BEGIN SELECTED PASSAGE

Seanad debates

Thursday, 2 March 2006

Criminal Justice (Mutual Assistance) Bill 2005: Second Stage.

 

12:00 pm

Photo of Feargal QuinnFeargal Quinn (Independent)

I welcome the Minister as I always do because he is one Minister who allocates time to this House rather than delegate to somebody else. I also welcome the fact this Bill is being initiated here. While I welcome the Bill, it does not go far enough. If we believe the arrangements in this legislation will be enough to cope with the threats our society faces from criminals in the 21st century, we are wrong, although this may be all the Minister is able to do at present. The Minister is a strong believer in subsidiarity and of holding on to and allocating to each country as much decision-making as close to the citizens as possible. We all appreciate that. There are, however, times — this is one of them — when we must question whether that is the right way to go.

Four years ago I met Vaclav Klaus, the former Prime Minister of the Czech Republic who is now President. We had a good debate and I got to know him over a couple of days. I showed my enthusiasm for a united Europe but he talked about his concern having worked for approximately 40 years with a big brother in Moscow. He did not want to substitute the big brother in Moscow with one in Brussels. He was quite against a centralised Europe on that basis.

END SELECTED PASSAGE

STUDY QUESTIONS:
**1.** Copy the part of the Seanad debate on the mutual assistance bill that opens with the words containing "Seanad debates" and closes with "QuinnFeargal Quinn (Independent)", word for word.
**2.** Write the next part of the Seanad debate on the mutual assistance bill, starting after its last sentence.

BEGIN MATERIAL PROVIDED

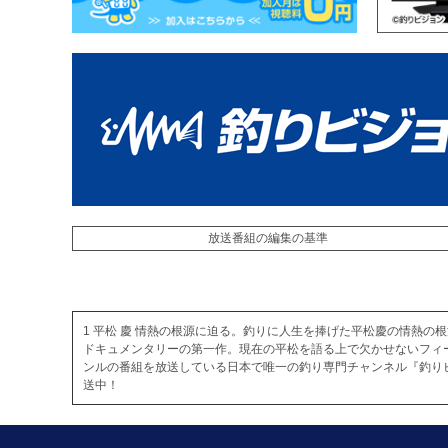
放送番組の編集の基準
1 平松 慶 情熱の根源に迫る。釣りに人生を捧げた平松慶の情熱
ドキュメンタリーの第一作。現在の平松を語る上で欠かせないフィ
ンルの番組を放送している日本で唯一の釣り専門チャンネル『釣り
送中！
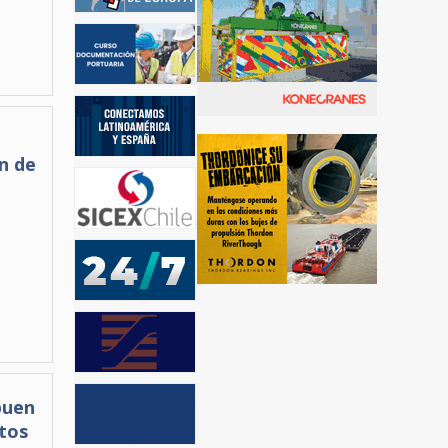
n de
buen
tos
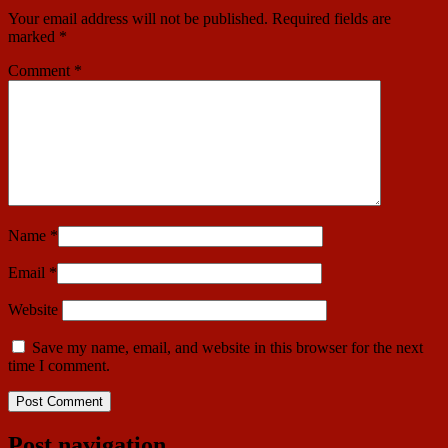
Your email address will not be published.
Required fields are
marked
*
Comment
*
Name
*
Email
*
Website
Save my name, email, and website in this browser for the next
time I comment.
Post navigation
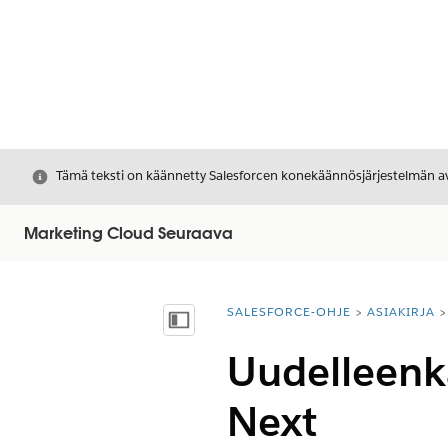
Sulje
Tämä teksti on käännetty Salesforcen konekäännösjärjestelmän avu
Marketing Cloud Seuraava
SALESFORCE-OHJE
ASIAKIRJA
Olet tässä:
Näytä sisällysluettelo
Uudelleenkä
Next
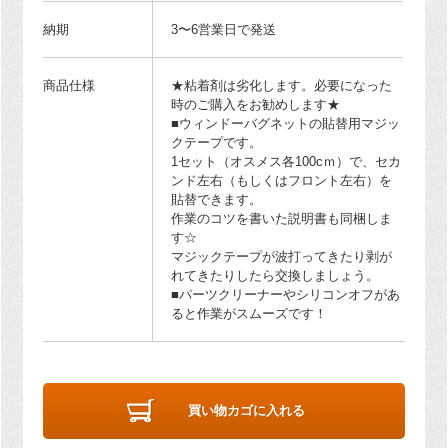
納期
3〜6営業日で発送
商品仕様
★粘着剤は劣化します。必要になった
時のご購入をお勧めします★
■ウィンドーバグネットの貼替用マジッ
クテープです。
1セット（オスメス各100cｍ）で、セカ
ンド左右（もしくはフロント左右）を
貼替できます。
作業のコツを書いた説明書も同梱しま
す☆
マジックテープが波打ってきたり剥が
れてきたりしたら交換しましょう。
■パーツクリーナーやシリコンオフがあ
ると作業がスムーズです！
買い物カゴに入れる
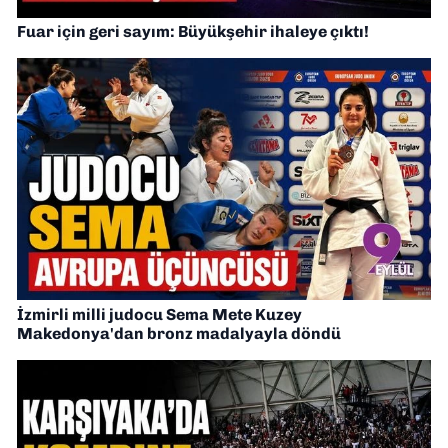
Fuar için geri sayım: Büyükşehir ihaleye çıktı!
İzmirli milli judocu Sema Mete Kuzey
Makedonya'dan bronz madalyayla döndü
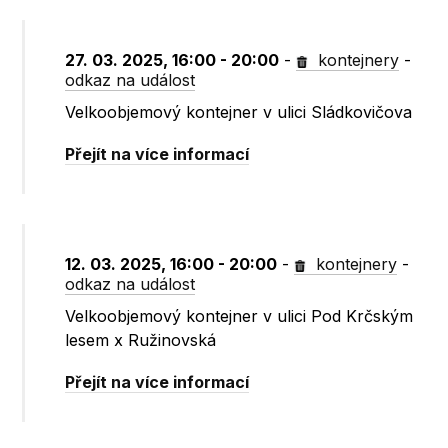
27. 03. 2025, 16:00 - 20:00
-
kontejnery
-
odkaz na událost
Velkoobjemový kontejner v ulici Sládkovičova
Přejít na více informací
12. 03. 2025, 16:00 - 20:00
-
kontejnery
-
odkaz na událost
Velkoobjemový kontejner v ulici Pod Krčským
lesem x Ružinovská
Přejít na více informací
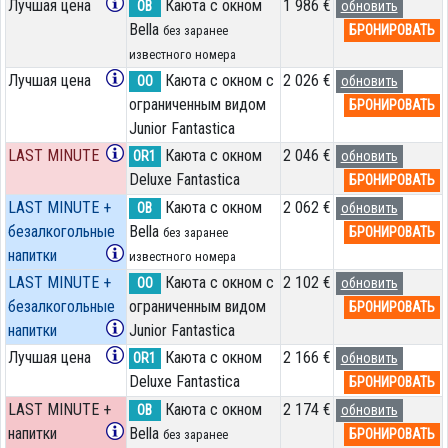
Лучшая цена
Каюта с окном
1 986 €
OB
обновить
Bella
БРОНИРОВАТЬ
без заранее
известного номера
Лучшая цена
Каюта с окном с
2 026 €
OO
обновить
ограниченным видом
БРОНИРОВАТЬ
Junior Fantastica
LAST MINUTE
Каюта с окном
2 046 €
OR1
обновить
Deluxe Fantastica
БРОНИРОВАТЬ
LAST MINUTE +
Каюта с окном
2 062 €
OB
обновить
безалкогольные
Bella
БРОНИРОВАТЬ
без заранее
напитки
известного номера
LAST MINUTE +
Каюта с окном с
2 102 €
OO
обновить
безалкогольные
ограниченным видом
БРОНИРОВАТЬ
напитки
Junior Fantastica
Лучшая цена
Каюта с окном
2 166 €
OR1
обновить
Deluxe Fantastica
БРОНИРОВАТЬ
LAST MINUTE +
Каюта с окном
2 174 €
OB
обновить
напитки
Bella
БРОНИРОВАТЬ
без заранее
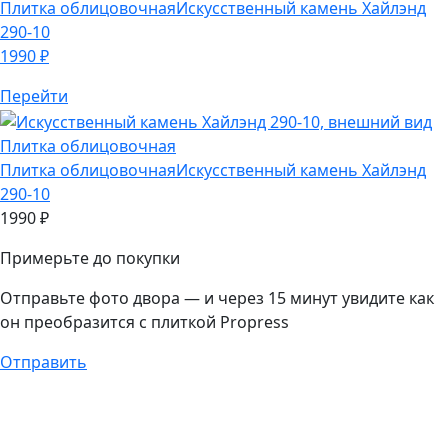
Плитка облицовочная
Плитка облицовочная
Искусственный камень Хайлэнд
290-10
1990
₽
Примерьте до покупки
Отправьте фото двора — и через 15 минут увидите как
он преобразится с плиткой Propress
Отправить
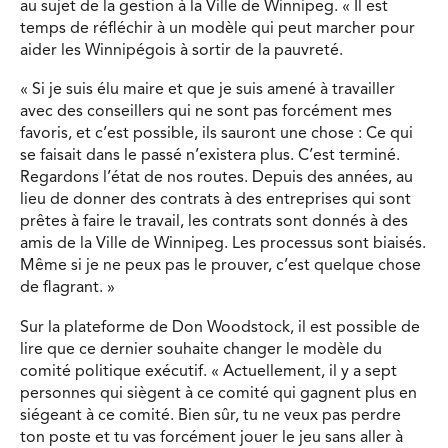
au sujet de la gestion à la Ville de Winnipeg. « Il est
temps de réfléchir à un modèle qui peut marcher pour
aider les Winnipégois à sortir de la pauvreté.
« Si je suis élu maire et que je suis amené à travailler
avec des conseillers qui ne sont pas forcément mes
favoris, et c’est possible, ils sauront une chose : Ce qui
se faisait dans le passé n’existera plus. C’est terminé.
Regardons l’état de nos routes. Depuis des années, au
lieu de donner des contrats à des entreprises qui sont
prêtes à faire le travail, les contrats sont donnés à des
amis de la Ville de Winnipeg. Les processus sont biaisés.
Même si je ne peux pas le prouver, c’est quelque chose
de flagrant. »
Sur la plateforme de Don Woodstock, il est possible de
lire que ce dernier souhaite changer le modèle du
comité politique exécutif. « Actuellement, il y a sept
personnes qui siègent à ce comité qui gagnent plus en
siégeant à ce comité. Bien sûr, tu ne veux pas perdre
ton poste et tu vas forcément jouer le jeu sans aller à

END MATERIAL PROVIDED

RESPONSES PER TASK:
**1.**
Seanad debates

Thursday, 2 March 2006

Criminal Justice (Mutual Assistance) Bill 2005: Second Stage.

 

12:00 pm

Photo of Feargal QuinnFeargal Quinn (Independent)

**2.**
One of the areas of subsidiarity of great benefit to us is the ability to make decisions in our own country. However, there are times when we must consider that is not nearly enough and that there are occasions — this is one of them — when we need something more. The success of Irish legislation in recent years, including the Criminal Assets Bureau legislation, is the envy of other European countries but it has also been recognised that criminals have been able to move out of Ireland and operate elsewhere. Given the ease with which one can travel and communicate, whether by telephone or e-mail, Irish criminals can live in Spain and Holland which perhaps do not have the same legislation we have.

These fairly weak co-operation arrangements, namely, the subject matter of the Bill, are as much concerned with preserving the individual turf of different member states as they are with addressing the real problem. The Minister has concerns about this as well. I do not question the sincerity or even the efficiency of the people who must operate these arrangements but they are forced to deal with tools and weapons and to work under systems which are totally unsuited to the size and nature of the task they face.

If one went to America and suggested to people there that they could do without the FBI, they would laugh in one's face. I saw a television programme recently about the Wild West which referred to the Pinkertons. The Pinkertons was a private organisation whereby if people in the Wild West wanted help, they sent for this private company to solve the problem. America has local police forces stretching up to state level but beyond that, nearly 100 years ago, it found it necessary to create a federal law enforcement agency to cope with those crimes and criminals who traversed state borders and who could not be dealt with adequately by the forces of the individual states no matter how much those local forces co-operated with each other.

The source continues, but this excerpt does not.